SAX parser issue,character call back method being called twice
Jhakda Velu
Ranch Hand
Joined: Feb 26, 2008
Posts: 158
posted
0
Hi All I wrote a simple SAX parser to parse my document having the following format <data> <element> <record> </record> <record> </record> </element> </data>
The data in between the record tags are unicode characters(of chinese). However, i face problem at times as the character() call back method is called twice at times.Its totally random,can't predict. So if my unicode data is 1234 4567 1234, it at times reads it as 1234 4 and then as 567 1234 so when i convert my unicode back to string, i get special characters. I've checked the XML before sending, its proper and well formatted. The converted unicode is added to an arraylist. Thankful if someone could throw some light.
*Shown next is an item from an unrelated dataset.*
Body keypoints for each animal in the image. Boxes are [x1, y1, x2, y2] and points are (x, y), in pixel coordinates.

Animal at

In the mean time, I've added 2 int variables.I increment one of them when the start element method is called and other when the Character method is called. I check if both are equal before converting the unicode to string, if not, i remove the last added element in the arraylist and concat it to teh current one.This has solved my problem, but want to know the reason for the improper behaviour.
Jhakda Velu
If I become filthy rich, I'll sponsor research for painless dental treatment at Harvard Medical School. Thats why,I'm learning Java.I have 32 teeth, 22 are man made.
William Brogden
Author and all-around good cowpoke
Rancher
Joined: Mar 22, 2000
Posts: 11862
posted
0
character() call back method is called twice at times.
The characters() method may be called any number of times within a single element because the SAX parser only handles one bufferload of input characters at a time.
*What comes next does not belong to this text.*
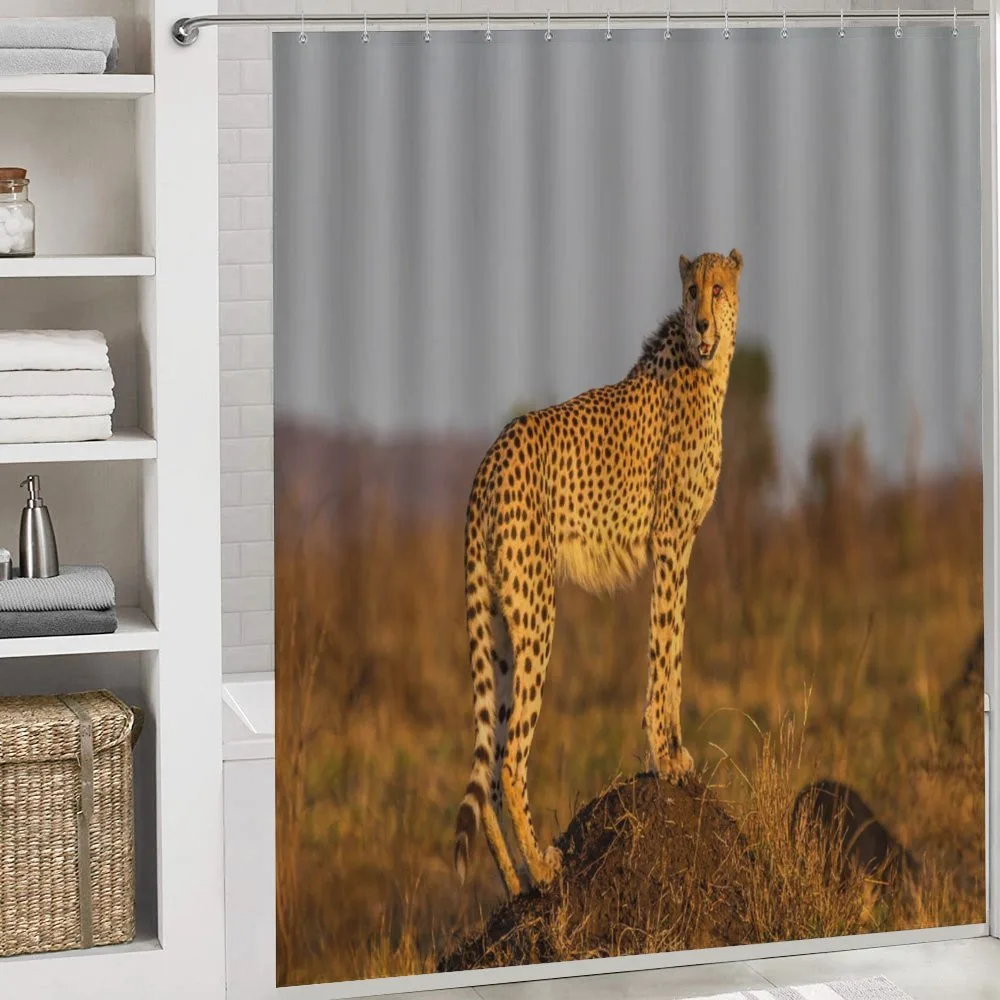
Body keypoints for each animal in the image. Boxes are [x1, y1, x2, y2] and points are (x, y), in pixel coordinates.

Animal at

It is up to the programmer to assemble the text properly.
Hi Thanks a lot for the reply. It has cleared my misconception. Any better way of going about the issue than the one I mentioned is welcome. I'm adding the part of code having my logic. Thanks a lot. Jhakda
int iStartCallCounter=0,iCharCallCounter=0; private String value=""; private String oldValue="";// Class level variables
public void startElement(String uri, String x, String qName, Attributes attributes) //additional code iStartCallCounter++; //additional code public void characters(char[] ch, int start, int length) //additional code iCharCallCounter++; if(iStartCallCounter!=iCharCallCounter){ value=new String(ch, start, length); value=oldValue.concat(value); oldValue=value; iStartCallCounter=0; iCharCallCounter=0; }
William Brogden
Author and all-around good cowpoke
Rancher
Joined: Mar 22, 2000
Posts: 11862
posted
0
I normally have a StringBuffer or StringBuilder reference that gets a new instance when the appropriate startElement() is hit and gets additions from each call to the characters() method.
When endElement occurs I use toString to get the assembled characters and then work on the logic. It appears you are trying to do logic inside the characters() method - there is no reason to do that, wait for endElement to do your logic.
Jhakda Velu
Ranch Hand
Joined: Feb 26, 2008
Posts: 158
posted
0
Hi Thats a really cool way to do it. Thanks a ton! So in the chahracters method, i keep on appendding the values got to the stringbuffer once the end element is hit, i do the processing and at the end re-initialize the buffer to empty string,right? Actually i was fixated with the impression that the characters method is called once only for every call to the startElement.
Jhakda
Anand Gondhiya
Ranch Hand
Joined: Feb 24, 2004
Posts: 155
posted
0
Thanks everyone. code below worked for me.
Ulf Dittmer
Marshal
Joined: Mar 22, 2005
Posts: 32765
posted
0
Anand Gondhiya wrote:value = value + new String(ch, start, length).trim();
The call to trim is dangerous. What if you have an element that contains "Anand Gondhiya", and the parser decides to break it up before or after the space character? Then you'd be left with "AnandGondhiya" - not what you wanted.